With that in mind, my third big problem: whenever a Google search throws up a result, it's only because somebody requested the data in the first place.  Does one person's right to be forgotten trump another's right to remember?

This is where it all starts to become really insidious for me.  Would the ECJ really force me, or you, to forget stuff?  "You are not allowed to remember that."  It's a heinous concept.  A right can only exist to the extent that it is enforceable against someone else.  So if Señor Costeja González has a right to be forgotten, then everybody else has a duty to forget about him.  Unfortunately, he'll go down in history as the person who petitioned for this absurd ruling, and his motivations will remain part of that record.  Somehow, I don't think he's going to be forgotten during his own lifetime (absent a mass "Eternal Sunshine of the Spotless Mind" type experiment on the world's population).  Qué ironía, hombre.

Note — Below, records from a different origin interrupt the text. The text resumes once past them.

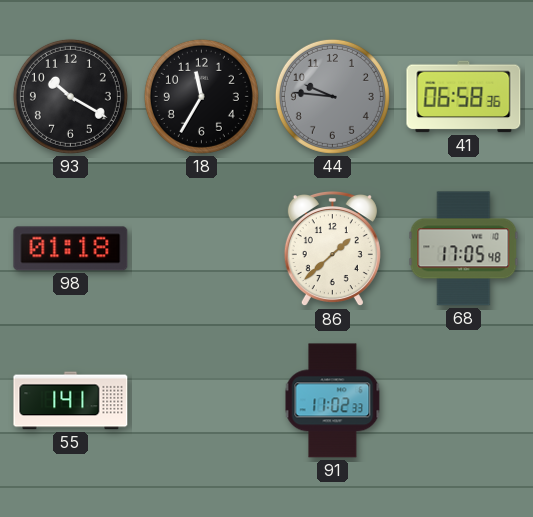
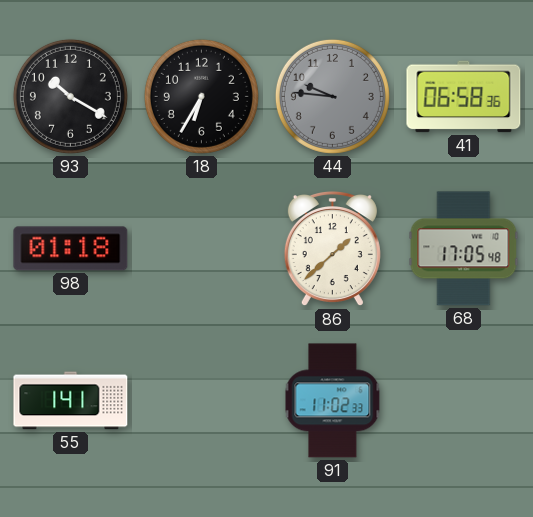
18: 11:35 -> 6:35
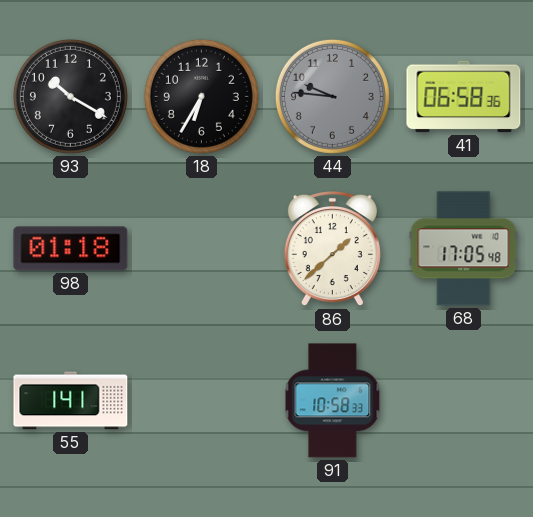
91: 11:02 -> 10:58
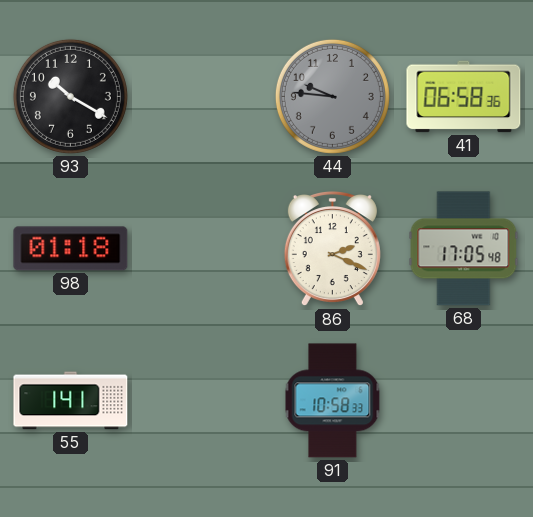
18: 6:35 -> none
86: 1:38 -> 2:19
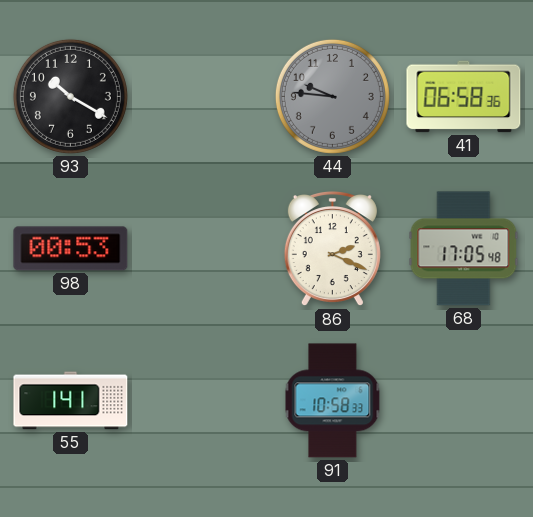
98: 01:18 -> 00:53
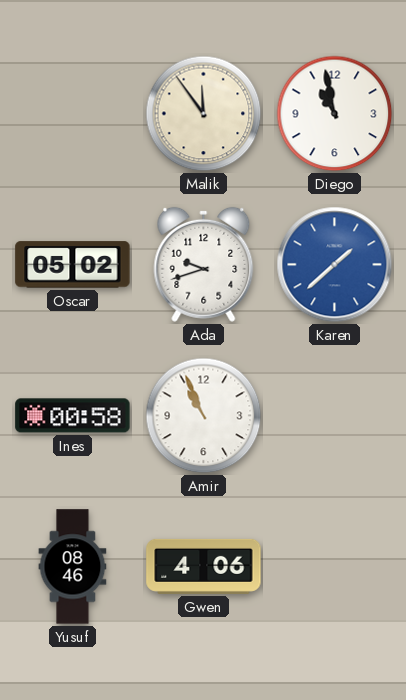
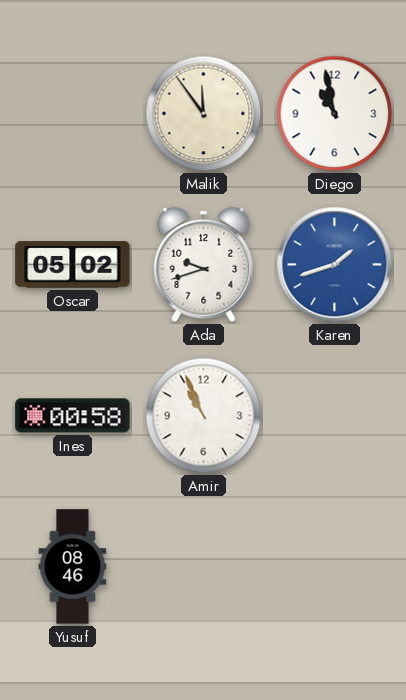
Karen: 1:38 -> 1:42
Gwen: 4:06 -> none
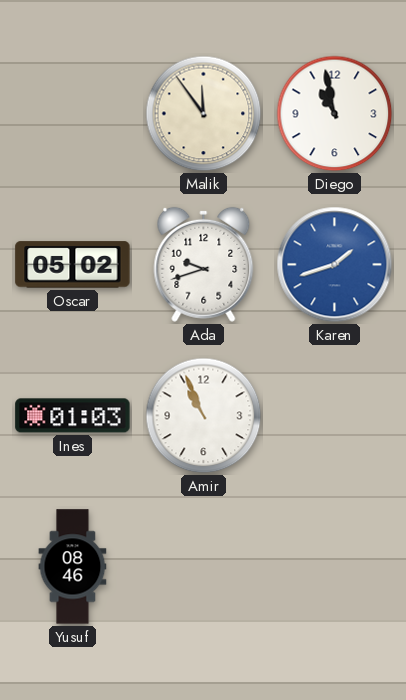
Ines: 00:58 -> 01:03
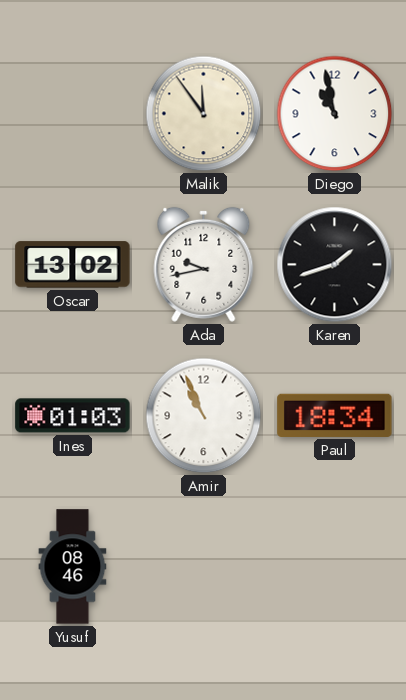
Oscar: 05:02 -> 13:02
Ada: 9:42 -> 9:43
Karen dial: blue -> black
Paul: none -> 18:34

You can't legislate for the myriad intricacies of the human mind.  Some of us have phenomenal powers of recall.  If technology is meant to enhance humanity's interaction with the world, then why pass technology laws that can't keep pace with basic human performance?

And so, ultimately, this begins to feel like a rather quixotic - pun intended; this whole thing emanated from the land of the Man of La Mancha, after all - kicking against the tide of scientific advance.  We're all cyborg now: we outsource increasing proportions of our daily existence to technology.  The web is our external memory, and Google is our most efficient (as far as I'm aware) external memory synapse.  I think we should be celebrating our technological advantages, not muddlingly denying them.

This is the genesis of humanity's progress to the stars.  It is widely accepted that communities that share knowledge freely are the most resilient, the most adaptable, the most successful.  Sharing of information can only ever be a good thing.  Let us not inhibit it.